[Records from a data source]
[Start of Attachment]
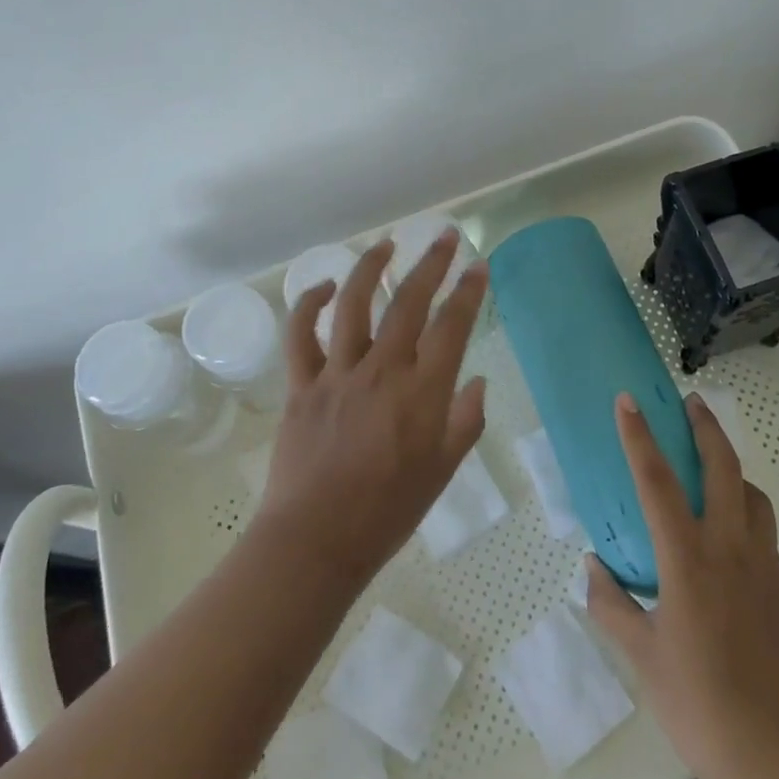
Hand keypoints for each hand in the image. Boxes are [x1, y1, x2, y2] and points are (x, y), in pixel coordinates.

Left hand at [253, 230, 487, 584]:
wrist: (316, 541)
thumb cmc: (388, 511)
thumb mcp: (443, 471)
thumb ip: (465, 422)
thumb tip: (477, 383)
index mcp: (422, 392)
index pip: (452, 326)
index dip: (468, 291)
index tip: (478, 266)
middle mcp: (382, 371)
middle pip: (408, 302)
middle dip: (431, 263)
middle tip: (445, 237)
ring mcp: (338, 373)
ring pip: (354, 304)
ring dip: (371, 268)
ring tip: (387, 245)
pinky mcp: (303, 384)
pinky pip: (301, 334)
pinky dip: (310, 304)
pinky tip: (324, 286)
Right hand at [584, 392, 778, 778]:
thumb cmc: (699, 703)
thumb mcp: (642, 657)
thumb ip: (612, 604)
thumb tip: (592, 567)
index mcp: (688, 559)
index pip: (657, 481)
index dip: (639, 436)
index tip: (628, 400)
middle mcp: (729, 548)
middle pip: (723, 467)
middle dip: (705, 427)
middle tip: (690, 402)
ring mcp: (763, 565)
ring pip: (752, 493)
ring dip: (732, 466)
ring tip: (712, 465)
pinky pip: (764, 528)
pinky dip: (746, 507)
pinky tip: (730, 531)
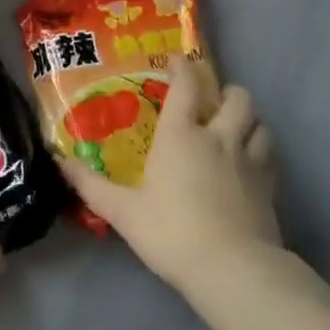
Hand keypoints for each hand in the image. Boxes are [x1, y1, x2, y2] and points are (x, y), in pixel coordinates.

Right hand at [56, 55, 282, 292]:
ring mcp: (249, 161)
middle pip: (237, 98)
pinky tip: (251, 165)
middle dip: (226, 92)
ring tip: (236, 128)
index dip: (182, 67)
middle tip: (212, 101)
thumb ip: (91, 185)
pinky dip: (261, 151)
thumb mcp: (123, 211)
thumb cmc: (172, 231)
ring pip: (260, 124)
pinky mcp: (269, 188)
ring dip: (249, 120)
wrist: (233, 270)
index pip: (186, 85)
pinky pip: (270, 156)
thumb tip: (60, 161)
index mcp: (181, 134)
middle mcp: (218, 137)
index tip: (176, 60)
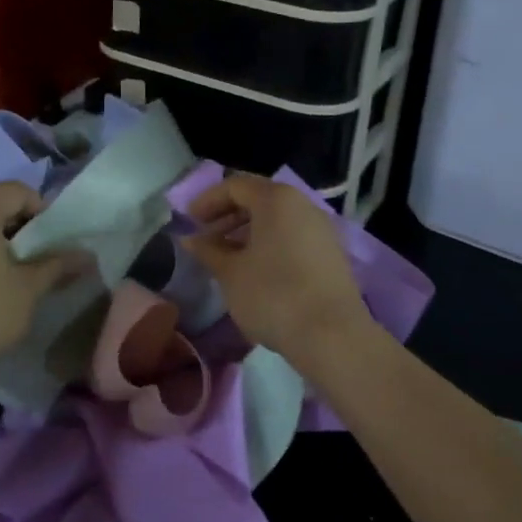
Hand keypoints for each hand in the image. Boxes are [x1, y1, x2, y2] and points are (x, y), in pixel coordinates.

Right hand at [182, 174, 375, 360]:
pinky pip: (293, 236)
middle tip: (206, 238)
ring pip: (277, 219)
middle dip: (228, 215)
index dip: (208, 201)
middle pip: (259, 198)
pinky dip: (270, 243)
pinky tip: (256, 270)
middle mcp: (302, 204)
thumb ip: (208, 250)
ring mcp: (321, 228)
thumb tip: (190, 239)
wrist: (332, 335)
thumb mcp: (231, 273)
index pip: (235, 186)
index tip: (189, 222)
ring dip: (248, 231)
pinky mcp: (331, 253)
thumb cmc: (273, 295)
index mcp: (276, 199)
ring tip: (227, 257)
[End of Attachment]
• WHAT TO WORK ON: For the records above, state how many lines contain "hand", and nothing more.

• OUTPUT FOR THIS TASK: 7